How to Succeed on the Web Without Really Trying · 28 May, 02:19 PM

I feel like there’s another one of these waves coming through my aggregator, this one centering around the role of APIs is a product offering. It started with Brad Feld and the proposition that product simply has to offer an API in order to succeed today. I was skeptical; as a programmer I tend to be partial to APIs but it struck me as more of the Web 2.0, um, “business model” – a variation on “user generated content”. Dave Winer disagreed, but missed my point, I think:

…I don’t think an API is enough. As we’ve seen with Twitter, when the service goes down, there is no API and there is 100 percent lock-in.

This morning, Jason Kolb noted in a post unrelated to Brad’s that Web 2.0 Fails to Produce Cash.

Advertising is getting to be pointless, it’s so in your face on every Web site that people are numb to it. It’s also the lazy way out, where you add so little value to your users that the only way you can conceive to get money out of the interaction is to take advantage of the fact that they won’t walk away from you.

I think that’s more to the point of my concern: as a business, is an API really a necessary condition for success?

Responding to an entirely different topic, Dare posted along similar lines today, and captured both sides. There’s the problem with data incompatibility – my data isn’t portable between Orkut, Facebook, LinkedIn, and every other social networking site. Then, there’s the problem with a business model:

In these platforms there are actually ways for companies to make money by adding value to the ecosystem, this seems more sustainable in the long run than what we have today in the various social networking widget platforms.

To me, that’s the rub.

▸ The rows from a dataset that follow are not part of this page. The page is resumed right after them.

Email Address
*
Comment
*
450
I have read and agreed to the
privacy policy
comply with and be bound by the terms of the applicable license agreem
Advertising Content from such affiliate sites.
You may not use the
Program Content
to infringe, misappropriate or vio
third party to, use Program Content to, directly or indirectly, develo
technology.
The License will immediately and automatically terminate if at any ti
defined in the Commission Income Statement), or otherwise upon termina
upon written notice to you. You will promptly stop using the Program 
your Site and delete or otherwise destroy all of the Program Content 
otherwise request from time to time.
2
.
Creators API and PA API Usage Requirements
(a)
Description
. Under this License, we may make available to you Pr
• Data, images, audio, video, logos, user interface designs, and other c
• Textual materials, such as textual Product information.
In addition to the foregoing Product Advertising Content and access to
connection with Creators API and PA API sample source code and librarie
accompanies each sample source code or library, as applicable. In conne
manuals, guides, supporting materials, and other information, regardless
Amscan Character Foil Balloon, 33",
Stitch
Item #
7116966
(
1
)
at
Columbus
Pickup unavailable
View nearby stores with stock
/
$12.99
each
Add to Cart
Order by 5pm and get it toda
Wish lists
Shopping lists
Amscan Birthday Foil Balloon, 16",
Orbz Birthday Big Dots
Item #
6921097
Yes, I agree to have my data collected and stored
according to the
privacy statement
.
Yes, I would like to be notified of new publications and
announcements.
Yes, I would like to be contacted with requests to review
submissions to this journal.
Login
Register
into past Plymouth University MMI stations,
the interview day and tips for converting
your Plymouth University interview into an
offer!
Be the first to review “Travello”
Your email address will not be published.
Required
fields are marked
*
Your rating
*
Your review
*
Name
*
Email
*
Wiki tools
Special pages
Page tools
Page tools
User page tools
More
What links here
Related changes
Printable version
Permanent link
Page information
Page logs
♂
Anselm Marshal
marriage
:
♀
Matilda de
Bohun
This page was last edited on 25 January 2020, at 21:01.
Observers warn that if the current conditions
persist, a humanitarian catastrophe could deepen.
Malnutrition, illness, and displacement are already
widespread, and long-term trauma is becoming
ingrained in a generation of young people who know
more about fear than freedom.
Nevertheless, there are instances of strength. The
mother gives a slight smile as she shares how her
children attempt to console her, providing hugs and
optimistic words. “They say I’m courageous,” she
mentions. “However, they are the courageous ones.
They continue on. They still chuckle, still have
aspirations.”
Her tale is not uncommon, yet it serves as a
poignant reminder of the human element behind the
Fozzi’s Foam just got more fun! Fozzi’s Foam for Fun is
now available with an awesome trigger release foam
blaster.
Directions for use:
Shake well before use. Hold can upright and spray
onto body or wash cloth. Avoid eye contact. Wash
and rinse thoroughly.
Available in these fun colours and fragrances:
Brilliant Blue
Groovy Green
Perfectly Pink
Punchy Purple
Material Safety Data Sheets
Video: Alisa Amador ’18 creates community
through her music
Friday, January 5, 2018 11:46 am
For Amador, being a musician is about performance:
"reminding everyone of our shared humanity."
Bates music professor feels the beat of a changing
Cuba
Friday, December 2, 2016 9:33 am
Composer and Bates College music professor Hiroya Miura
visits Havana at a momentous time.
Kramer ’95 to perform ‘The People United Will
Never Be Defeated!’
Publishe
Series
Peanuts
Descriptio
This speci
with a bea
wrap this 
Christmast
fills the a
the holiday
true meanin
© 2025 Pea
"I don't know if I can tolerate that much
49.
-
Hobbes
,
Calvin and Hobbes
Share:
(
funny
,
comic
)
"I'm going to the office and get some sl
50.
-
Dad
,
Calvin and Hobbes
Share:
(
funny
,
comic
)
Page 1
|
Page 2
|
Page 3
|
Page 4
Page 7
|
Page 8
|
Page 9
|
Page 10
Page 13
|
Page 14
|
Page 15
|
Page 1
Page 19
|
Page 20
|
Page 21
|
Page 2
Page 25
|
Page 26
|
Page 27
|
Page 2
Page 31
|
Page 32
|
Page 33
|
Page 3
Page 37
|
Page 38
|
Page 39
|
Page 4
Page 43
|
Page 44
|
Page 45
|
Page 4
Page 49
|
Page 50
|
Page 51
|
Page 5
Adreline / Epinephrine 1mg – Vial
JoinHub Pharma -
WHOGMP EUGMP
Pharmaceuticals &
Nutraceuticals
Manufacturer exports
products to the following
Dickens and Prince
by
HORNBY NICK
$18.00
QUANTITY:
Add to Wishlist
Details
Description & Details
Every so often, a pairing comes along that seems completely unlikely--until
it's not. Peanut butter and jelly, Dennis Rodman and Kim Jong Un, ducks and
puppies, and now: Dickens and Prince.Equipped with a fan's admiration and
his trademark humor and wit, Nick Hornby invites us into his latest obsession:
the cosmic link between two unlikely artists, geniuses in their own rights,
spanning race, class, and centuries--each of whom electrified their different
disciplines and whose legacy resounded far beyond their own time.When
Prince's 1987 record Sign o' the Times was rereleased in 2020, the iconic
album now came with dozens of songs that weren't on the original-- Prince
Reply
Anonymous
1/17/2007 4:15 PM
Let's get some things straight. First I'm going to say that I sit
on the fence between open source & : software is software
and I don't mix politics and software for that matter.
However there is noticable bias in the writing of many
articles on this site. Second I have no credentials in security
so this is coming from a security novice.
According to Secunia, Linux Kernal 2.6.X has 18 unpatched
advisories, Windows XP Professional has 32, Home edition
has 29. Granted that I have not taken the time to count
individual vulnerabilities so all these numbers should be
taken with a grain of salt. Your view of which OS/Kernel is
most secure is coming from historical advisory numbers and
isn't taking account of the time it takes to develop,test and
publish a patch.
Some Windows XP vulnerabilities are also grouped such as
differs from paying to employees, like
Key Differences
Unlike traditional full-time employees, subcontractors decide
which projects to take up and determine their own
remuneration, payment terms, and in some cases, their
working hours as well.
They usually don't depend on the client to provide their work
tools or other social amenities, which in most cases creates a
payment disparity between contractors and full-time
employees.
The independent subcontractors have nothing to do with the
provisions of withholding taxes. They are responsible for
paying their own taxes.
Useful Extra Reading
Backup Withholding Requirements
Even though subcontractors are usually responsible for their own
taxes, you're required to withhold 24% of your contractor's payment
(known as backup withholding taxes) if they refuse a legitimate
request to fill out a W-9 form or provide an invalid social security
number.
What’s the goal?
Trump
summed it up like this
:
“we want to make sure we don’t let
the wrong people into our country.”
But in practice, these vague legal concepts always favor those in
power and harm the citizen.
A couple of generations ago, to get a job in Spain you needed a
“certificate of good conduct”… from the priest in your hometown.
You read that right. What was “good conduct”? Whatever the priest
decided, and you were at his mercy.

From Brad’s position, an API is a checkbox on a wishlist, a shiny bauble to adorn your site with. It can also be an enormous resource drain, taking your support requirements to a whole new level. There are a number of counter-examples of successful companies that haven’t provided an API to users (Craigslist?), or provide APIs that are limited in critical ways, such as eBay. The question is how developers can add value to your platform and leverage that value into revenue. And that’s damned hard to do when the company building the API hasn’t established a value proposition.